Petra Saviñón Ferreras
La ignorancia es atrevida. Esa frase tan corta, tan precisa, tan dueña de una gran verdad nos desnuda tanto, nos retrata en nuestras miserias, en nuestras debilidades, en ese afán por ocultar que sabemos menos de los que hacemos creer.
Es ese querer que los demás constaten nuestra “erudición” el que nos hace caer en tantos hoyos, el que nos pone debajo de las patas del caballo, el que impide que en lugar de zafarnos nos hundamos más.
El que mete la pata y la saca a tiempo queda bien, dice un viejo refrán, pero el que persiste en dejarla en el fango condena su existencia a la pobreza más abyecta, la de espíritu.
Esa que nos lleva incluso a intentar reducir, a descalificar cuando ya no contamos con argumentos sólidos para rebatir al oponente.
Entonces, hasta inventamos los más variados disparates para tratar de seguir a flote, de que nuestras brazadas de desesperados frenen el ahogo.
Ocurre cuando no debatimos para aportar ni para enriquecernos, cuando lo hacemos para probar al otro que sabemos más, que tenemos una formación mayor a la que en realidad poseemos.

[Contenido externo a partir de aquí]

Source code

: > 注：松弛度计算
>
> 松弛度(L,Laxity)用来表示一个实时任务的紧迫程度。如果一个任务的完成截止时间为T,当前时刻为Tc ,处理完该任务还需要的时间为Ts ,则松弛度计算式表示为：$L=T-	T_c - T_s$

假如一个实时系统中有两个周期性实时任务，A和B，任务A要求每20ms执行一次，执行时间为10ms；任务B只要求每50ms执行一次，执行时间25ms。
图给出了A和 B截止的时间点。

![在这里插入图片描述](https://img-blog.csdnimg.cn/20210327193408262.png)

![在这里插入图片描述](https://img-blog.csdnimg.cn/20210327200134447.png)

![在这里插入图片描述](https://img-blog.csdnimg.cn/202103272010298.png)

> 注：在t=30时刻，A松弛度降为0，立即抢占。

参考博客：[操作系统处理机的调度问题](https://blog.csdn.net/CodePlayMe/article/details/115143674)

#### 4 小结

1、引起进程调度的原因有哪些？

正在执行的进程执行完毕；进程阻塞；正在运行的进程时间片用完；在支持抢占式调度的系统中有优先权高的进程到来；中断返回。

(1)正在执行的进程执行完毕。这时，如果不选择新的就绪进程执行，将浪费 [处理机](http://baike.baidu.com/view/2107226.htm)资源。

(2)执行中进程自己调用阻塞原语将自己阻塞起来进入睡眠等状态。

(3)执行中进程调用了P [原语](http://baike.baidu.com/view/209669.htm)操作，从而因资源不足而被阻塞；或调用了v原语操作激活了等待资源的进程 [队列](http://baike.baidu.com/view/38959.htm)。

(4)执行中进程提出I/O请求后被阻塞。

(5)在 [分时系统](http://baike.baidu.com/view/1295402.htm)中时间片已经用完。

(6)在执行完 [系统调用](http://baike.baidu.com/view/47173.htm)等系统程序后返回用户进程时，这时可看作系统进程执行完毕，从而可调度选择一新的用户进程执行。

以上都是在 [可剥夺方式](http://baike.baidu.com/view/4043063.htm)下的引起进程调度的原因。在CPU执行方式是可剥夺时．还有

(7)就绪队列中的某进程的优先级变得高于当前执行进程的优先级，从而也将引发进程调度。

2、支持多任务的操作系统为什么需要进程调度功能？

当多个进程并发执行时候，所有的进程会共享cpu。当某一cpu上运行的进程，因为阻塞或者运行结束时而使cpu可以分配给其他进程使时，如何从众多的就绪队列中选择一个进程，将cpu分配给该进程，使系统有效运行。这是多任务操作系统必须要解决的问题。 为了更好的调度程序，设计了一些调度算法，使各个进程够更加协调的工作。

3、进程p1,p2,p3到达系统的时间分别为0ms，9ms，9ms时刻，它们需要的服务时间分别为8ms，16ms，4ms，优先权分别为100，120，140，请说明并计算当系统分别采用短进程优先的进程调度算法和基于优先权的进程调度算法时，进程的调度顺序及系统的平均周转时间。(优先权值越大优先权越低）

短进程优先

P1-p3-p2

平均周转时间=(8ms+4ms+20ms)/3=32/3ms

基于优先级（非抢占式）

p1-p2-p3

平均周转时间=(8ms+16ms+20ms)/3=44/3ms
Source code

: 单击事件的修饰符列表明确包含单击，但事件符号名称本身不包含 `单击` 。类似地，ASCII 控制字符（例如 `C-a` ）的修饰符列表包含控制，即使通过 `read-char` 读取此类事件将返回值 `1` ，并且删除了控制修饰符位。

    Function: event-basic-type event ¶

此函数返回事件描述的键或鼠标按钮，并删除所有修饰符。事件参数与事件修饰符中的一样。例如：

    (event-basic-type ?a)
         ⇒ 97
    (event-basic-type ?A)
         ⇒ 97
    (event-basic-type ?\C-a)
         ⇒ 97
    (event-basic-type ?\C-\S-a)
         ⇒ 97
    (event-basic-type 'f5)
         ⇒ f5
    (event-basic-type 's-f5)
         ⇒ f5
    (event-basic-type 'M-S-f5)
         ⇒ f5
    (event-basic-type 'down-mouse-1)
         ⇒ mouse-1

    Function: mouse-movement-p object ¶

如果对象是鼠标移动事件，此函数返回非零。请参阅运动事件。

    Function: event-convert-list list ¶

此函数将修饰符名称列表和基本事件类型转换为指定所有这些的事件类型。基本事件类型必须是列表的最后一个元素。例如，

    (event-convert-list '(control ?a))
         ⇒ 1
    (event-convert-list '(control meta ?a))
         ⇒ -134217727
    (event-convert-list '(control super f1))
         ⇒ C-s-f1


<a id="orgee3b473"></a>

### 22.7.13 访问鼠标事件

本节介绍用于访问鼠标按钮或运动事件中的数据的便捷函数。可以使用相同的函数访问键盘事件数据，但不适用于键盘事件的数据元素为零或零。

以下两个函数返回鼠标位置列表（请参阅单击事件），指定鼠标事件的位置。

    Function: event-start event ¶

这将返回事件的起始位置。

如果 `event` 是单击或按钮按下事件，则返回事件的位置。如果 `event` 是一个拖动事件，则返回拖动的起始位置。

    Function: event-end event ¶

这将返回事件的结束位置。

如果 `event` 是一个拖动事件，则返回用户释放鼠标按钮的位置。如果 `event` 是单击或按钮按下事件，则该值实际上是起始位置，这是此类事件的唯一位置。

Pero como de cualquier yagua vieja sale… de repente la persona que creemos menos capaz de respondernos, de tumbarnos las falsas verdades, es la que nos descubre desposeídos de esa sabiduría que presumimos.
Los que temen revelar su desconocimiento en algún área pierden la oportunidad de aprender, de adquirir preciso eso que esgrimen como bandera, cultura general. Qué torpes, qué pequeño su universo.